L’omicidio di corso Umberto a Casal Di Principe. Dopo oltre 20 anni, sotto accusa il killer Giuseppe Setola e i fratelli Aniello e Raffaele Bidognetti

12 Agosto 2020 - 16:47

CASAL DI PRINCIPE (Tina Palomba) – Il 20 luglio di 23 anni fa, un giovane manovale fu freddato con due colpi di pistola alle spalle mentre passeggiava sul Corso Umberto di Casal Di Principe. A distanza di tanto tempo il colpo di scena,  la verità sarebbe venuta a galla sugli autori del delitto di Domenico Zippo, firmato anche questo dal clan dei Casalesi. E’ stata fissata l’udienza preliminare per il 5 novembre prossimo presso il tribunale di Napoli per i presunti autori dell’omicidio. Secondo le accuse della Dda di Napoli, il pubblico ministero Simona Belluccio sono finiti sotto accusa: Aniello Bidognetti, difeso dall’avvocato Emilio Martino, il fratello attuale collaboratore di giustizia Raffaele Bidognetti, difeso dall’avvocato Giuseppe Tessitore, Giuseppe Dell’Aversano, difeso dall’avvocato Paolo Caterino, e Giuseppe Setola, difeso dall’avvocato Paolo Di Furia.

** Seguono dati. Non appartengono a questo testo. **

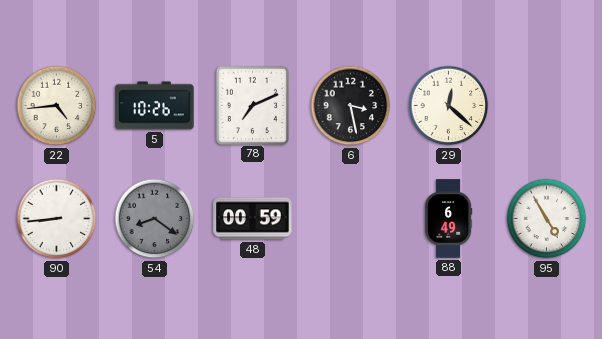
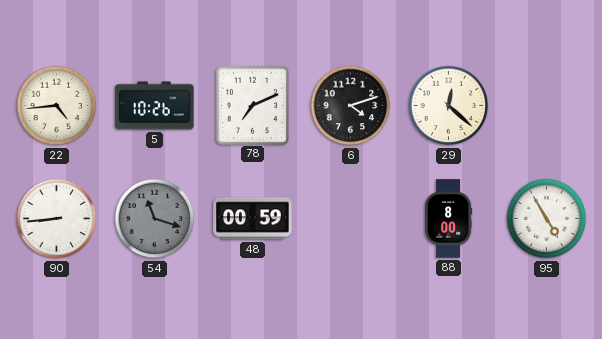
6: 3:28 -> 4:12
54: 8:21 -> 11:18
88: 6:49 -> 8:00
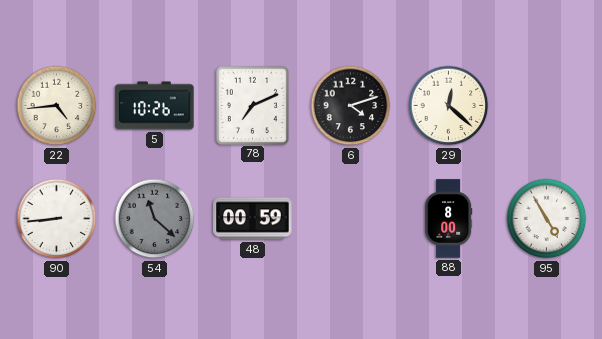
54: 11:18 -> 11:22
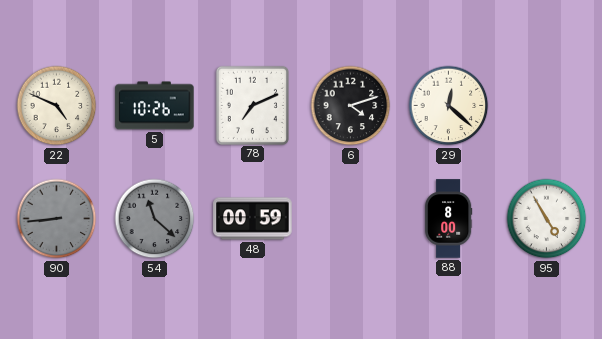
22: 4:44 -> 4:49
90 dial: white -> grey
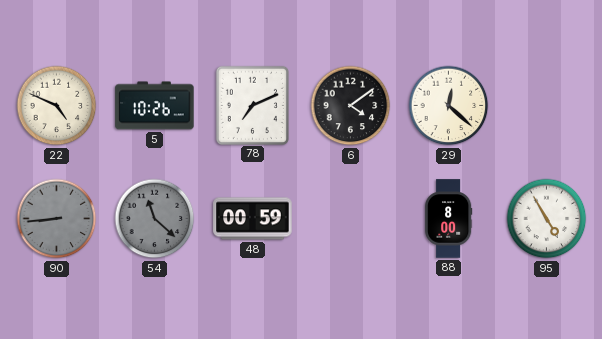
6: 4:12 -> 4:09
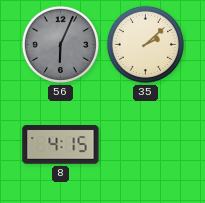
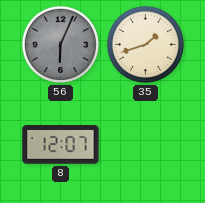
35: 2:08 -> 1:42
8: 4:15 -> 12:07
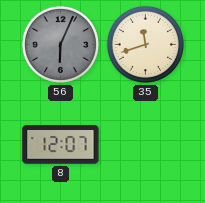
35: 1:42 -> 11:42
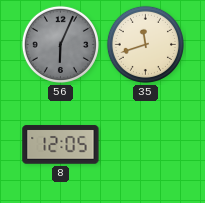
8: 12:07 -> 12:05
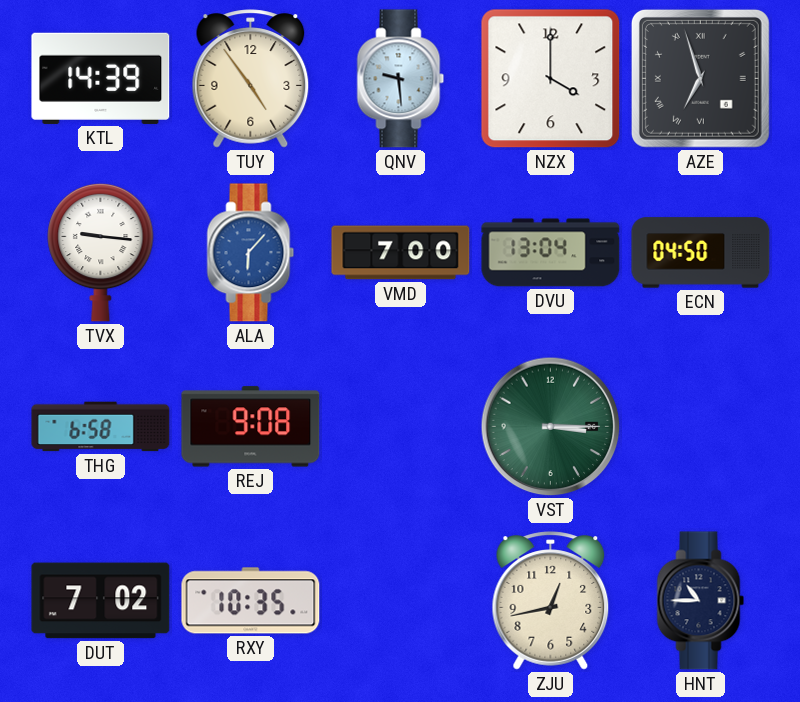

All’epoca, il delitto del giovane Zippo, dagli inquirenti fu inquadrato nell’ambito della faida tra il gruppo Bidognetti e Schiavone. Il giorno prima dell’uccisione del manovale, sempre a Casal di Principe e sempre sul corso Umberto, era stato ucciso nella sua auto, Nicola Cirillo detto Nicola o’scuppettiere. Cirillo, un dipendente comunale già condannato nel 1980 per estorsione e rapina, che secondo gli inquirenti era legato al clan di Francesco Bidognetti, era sulla sua auto, ferma davanti al semaforo rosso. Proprio lì lo attese il suo assassino e fece fuoco sulla sua Mercedes. Zippo, stessa sorte, ucciso per mano di un killer solitario. Determinante per la ricostruzione del delitto del manovale  è stata la confessione del pentito Raffaele Bidognetti. Un ruolo di primo piano nel delitto fu affidato, secondo le accuse di Bidognetti, al super killer Giuseppe Setola. Oggi Setola è detenuto al carcere duro nel penitenziario de L’Aquila. Colui che fu anche chierichetto in chiesa, condannato come lo spietato esecutore delle stragi di Castel Volturno e di tanti omicidi, da ragazzo frequentava proprio l’Azione cattolica, dove qualche volta serviva Messa. Poi, il passaggio veloce nelle fila del clan dei Casalesi dove ricevette subito il mandato di super killer.
Tanti omicidi prima dell’arresto e dopo la fuga, nel corso della latitanza.  Tra un omicidio e l’altro il boss banchettava in un noto ristorante napoletano, “L’Aramacao” sul lago d’Averno, dove una società ‘Country Club’ nel 1991, tramite Gennaro Cardillo, imprenditore napoletano (già condannato perché considerato prestanome del boss Setola del clan dei Casalesi)  aveva acquistato il noto locale sullo specchio d’acqua citato da Virgilio nell’Eneide. Nel curriculum criminale di Setola non è mancato proprio nulla, insomma, come l’eclatante fuga a bordo di un monopattini nelle fogne di Trentola o le foto che lo ritraevano bendato con un bastone per far credere che fosse cieco. Ora vive al 41 bis nel carcere duro aquilano con tutte le super super meritate restrizioni del caso.